Youth Month rallies 'a waste of money'
The Young Communist League in KwaZulu-Natal has urged the provincial government to scrap the funding of Youth Month commemoration rallies and events as they are a waste of taxpayers' money and do nothing to address the plight of young people.
Youth league provincial secretary Mondli Mkhize said on Wednesday the commemorations only benefited the "tenderpreneurs", who were given contracts by government to host events. He said this call to government emanated from the Young Reds' two-day provincial meeting held earlier this week.
He also said the annual Youth Parliament hosted by the legislature, which precedes Youth Month commemorations, was nothing but a waste of money.
"These are just talks shows. Speaker after speaker gets on stage and conveys messages that do not address the challenges faced by young people. After that they are given handouts and go home.
"Even local and district municipalities, some with financial constraints, hold these commemorations but they do not help the youth," said Mkhize.
"Millions of rands are wasted and government should rather put the money on initiatives and programmes that would uplift the youth. The large number of unemployed people are young people and they are sitting idle whereas they are the most productive structure of our society.

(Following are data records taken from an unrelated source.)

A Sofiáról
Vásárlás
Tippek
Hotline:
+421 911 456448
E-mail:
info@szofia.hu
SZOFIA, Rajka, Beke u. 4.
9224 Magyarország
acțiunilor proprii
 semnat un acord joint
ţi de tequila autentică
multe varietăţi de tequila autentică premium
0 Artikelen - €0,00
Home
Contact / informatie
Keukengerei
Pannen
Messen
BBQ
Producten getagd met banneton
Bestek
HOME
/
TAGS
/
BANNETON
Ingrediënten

"All that energy is redirected to wrong things such as drugs and crime. Instead, the money could be used to give them skills to participate in the economy," he added.

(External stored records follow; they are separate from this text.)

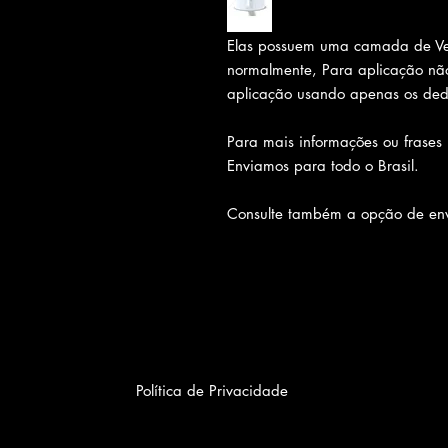
Elas possuem uma camada de Ve
normalmente, Para aplicação não
aplicação usando apenas os ded
Para mais informações ou frases
Enviamos para todo o Brasil.
Consulte também a opção de env
Política de Privacidade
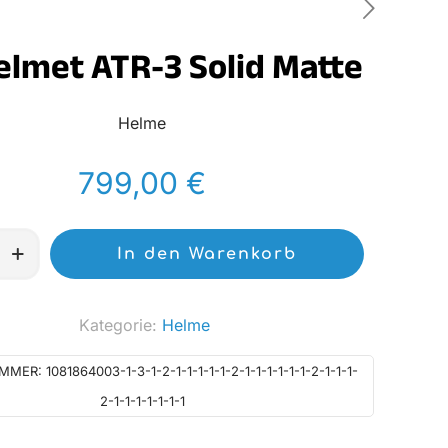
elmet ATR-3 Solid Matte
Helme
799,00
€
In den Warenkorb
Kategorie:
Helme
UMMER:
1081864003-1-3-1-2-1-1-1-1-1-2-1-1-1-1-1-1-2-1-1-1-
2-1-1-1-1-1-1-1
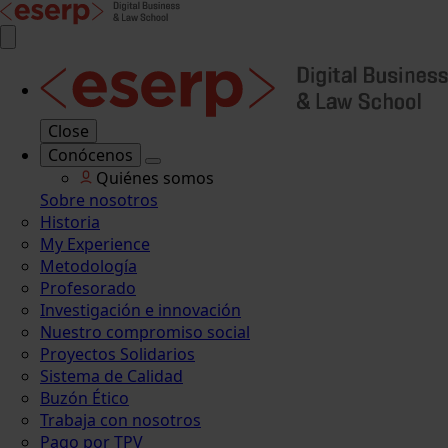
Close
Conócenos
Quiénes somos
Sobre nosotros
Historia
My Experience
Metodología
Profesorado
Investigación e innovación
Nuestro compromiso social
Proyectos Solidarios
Sistema de Calidad
Buzón Ético
Trabaja con nosotros
Pago por TPV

He said most young people attended June 16 rallies to listen to musicians perform. It was time they refused to be overlooked or used only when leaders, who wanted to be re-elected, needed backing.
Provincial ANC secretary Sihle Zikalala said the party in the province has noted the league's comments. "While we agree we should prioritise youth development and the development of the society as a whole, we also believe the development of society is dependent on building the legacy of our country," he said.
Ndabe Sibiya, spokesman for premier Zweli Mkhize, noted the young communists concerns, but said it was important to celebrate Youth Day like all national holidays, as it reminded South Africans where they came from.
He added that the Youth Parliament was an imperative platform for young people to influence government policies.